Sinatra - API - Authentication

We going to develop a little API application in Sinatra. What are the authentication options available to secure the API calls?


Sinatra has no built-in authentication support. There are some gems available, but most are designed for user authentication (i.e. for a website). For an API, they seem like overkill. It’s easy enough to make your own. Simply check the request params in each of your routes to see if they contain a valid API key, and if not, return a 401 error.

helpers do
  def valid_key? (key)
    false
  end
end

get "/" do
  error 401 unless valid_key?(params[:key])

  "Hello, world."
end

#  $ irb -r open-uri
#  >> open("http://yourapp.com/api/?key=123")
#  OpenURI::HTTPError: 401 Unauthorized

Nothing after the call to error will happen if your valid_key? method returns false — error calls halt internally, which stops the request from continuing.

Of course, it’s not ideal to repeat the check at the beginning of each route.
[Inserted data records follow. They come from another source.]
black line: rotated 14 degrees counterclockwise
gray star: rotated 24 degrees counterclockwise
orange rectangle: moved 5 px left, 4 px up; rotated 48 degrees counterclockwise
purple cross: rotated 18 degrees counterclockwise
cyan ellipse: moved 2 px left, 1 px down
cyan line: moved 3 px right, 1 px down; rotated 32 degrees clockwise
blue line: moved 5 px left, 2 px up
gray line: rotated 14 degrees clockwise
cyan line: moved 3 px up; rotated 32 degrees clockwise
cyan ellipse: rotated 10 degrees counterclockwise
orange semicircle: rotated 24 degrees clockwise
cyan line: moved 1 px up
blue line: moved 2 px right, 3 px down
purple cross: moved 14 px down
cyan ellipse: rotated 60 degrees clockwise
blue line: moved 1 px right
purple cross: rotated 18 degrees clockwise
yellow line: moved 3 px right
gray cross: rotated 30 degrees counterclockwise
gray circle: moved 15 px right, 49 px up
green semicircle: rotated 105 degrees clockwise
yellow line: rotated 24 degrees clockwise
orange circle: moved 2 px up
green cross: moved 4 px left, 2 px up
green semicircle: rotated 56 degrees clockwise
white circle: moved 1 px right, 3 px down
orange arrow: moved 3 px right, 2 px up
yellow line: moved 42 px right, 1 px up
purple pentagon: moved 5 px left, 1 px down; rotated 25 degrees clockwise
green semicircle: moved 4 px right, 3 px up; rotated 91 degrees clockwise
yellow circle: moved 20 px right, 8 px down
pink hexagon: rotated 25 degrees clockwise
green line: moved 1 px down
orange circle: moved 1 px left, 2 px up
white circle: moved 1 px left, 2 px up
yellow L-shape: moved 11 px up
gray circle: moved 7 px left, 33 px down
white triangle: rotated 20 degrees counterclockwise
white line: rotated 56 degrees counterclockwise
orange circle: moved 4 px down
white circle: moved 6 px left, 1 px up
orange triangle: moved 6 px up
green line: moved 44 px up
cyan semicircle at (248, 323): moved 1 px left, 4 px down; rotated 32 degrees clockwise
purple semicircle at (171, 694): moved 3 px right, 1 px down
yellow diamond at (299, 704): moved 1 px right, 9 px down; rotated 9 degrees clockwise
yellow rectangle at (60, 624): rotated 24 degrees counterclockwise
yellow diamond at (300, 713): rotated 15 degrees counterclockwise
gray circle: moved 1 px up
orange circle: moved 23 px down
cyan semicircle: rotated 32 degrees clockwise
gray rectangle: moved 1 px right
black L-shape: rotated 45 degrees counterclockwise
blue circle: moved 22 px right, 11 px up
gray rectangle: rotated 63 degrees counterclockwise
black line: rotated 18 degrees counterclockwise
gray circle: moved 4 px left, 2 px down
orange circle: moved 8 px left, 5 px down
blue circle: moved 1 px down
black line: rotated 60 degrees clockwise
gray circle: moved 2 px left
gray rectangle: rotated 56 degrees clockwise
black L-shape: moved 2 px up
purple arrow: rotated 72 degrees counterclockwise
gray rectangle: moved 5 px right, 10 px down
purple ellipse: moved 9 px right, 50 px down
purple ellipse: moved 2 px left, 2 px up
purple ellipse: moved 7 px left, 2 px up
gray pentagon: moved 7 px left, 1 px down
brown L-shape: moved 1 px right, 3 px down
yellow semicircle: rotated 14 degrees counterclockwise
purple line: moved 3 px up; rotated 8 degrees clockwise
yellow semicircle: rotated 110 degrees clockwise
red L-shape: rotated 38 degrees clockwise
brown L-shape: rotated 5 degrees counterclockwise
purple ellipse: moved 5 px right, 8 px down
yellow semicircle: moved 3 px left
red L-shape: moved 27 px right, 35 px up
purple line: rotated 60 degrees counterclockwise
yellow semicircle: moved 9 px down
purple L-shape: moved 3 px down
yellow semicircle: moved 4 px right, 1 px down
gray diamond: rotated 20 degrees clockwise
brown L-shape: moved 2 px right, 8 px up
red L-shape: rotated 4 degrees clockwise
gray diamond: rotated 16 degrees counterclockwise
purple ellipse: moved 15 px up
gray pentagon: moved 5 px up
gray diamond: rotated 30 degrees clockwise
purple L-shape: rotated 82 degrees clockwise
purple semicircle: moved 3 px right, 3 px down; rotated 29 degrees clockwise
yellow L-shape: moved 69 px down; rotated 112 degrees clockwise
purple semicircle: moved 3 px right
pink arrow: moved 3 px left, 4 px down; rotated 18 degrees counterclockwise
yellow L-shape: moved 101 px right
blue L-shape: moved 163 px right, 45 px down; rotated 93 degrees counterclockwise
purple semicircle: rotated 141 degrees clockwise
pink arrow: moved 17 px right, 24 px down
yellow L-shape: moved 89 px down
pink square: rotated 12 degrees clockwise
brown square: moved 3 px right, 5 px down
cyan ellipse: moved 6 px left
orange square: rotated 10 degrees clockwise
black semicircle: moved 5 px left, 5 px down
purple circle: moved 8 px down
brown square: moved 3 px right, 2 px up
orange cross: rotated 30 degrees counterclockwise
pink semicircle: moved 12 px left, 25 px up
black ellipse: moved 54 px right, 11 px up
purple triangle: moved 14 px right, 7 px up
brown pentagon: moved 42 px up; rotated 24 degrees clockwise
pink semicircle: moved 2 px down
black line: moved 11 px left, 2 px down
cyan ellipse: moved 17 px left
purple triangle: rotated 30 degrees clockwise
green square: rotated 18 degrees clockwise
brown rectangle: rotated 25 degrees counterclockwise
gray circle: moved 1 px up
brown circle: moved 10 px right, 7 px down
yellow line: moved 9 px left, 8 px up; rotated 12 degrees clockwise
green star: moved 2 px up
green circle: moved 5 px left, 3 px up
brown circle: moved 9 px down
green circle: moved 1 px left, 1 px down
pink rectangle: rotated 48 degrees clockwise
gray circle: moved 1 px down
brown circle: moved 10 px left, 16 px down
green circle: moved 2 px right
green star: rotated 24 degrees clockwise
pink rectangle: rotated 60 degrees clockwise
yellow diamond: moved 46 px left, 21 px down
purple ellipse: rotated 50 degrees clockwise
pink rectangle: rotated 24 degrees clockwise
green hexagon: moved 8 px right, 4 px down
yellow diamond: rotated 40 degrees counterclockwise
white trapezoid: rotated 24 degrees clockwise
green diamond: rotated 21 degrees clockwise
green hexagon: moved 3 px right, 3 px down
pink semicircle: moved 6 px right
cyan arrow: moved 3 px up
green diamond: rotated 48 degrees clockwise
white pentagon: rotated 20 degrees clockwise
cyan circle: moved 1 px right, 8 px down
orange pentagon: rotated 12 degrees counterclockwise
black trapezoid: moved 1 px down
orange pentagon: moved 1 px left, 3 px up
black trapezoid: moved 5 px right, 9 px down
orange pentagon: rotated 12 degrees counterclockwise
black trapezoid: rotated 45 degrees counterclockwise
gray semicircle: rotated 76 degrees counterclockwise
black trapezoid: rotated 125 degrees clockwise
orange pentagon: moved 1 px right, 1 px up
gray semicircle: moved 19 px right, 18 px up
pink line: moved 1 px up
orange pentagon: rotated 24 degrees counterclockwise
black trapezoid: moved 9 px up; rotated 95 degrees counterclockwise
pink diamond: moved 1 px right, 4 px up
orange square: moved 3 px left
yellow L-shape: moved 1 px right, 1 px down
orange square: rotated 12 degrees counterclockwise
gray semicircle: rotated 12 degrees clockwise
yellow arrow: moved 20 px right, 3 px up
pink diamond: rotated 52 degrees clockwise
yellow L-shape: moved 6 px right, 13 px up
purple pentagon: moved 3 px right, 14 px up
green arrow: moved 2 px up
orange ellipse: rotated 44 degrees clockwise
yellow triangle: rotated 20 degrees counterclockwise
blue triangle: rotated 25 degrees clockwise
Instead, you can create a small extension that adds conditions to your routes:

class App < Sinatra::Base
  register do
    def check (name)
      condition do
        error 401 unless send(name) == true
      end
    end
  end

  helpers do
    def valid_key?
      params[:key].to_i % 2 > 0
    end
  end

  get "/", :check => :valid_key? do
    [1, 2, 3].to_json
  end
end

If you just want authentication on all your routes, use a before handler:

before do
  error 401 unless params[:key] =~ /^xyz/
end

get "/" do
  {"e" => mc**2}.to_json
end

http://www.secondforge.com/blog/2014/11/05/simple-api-authentication-in-sinatra/ has a slightly more detailed answer that uses user tokens.

This is one step more complicated than an API key, but is necessary if your API needs authentication to log in a user to do things such as editing a name/email/password, or accessing per-user information. (i.e. "private" API actions). You can also revoke/expire user tokens to let people log out, etc.

class App < Sinatra::Base

  before do
    begin
      if request.body.read(1)
        request.body.rewind
        @request_payload = JSON.parse request.body.read, { symbolize_names: true }
      end
    rescue JSON::ParserError => e
      request.body.rewind
      puts "The body #{request.body.read} was not JSON"
    end
  end

  post '/login' do
    params = @request_payload[:user]

    user = User.find(email: params[:email])
    if user.password == params[:password] #compare the hash to the string; magic
      #log the user in
    else
      #tell the user they aren't logged in
    end
  end
end

(It's worth to note that it's more common to read credentials from an HTTP header instead of the JSON body, but the author mentions that.)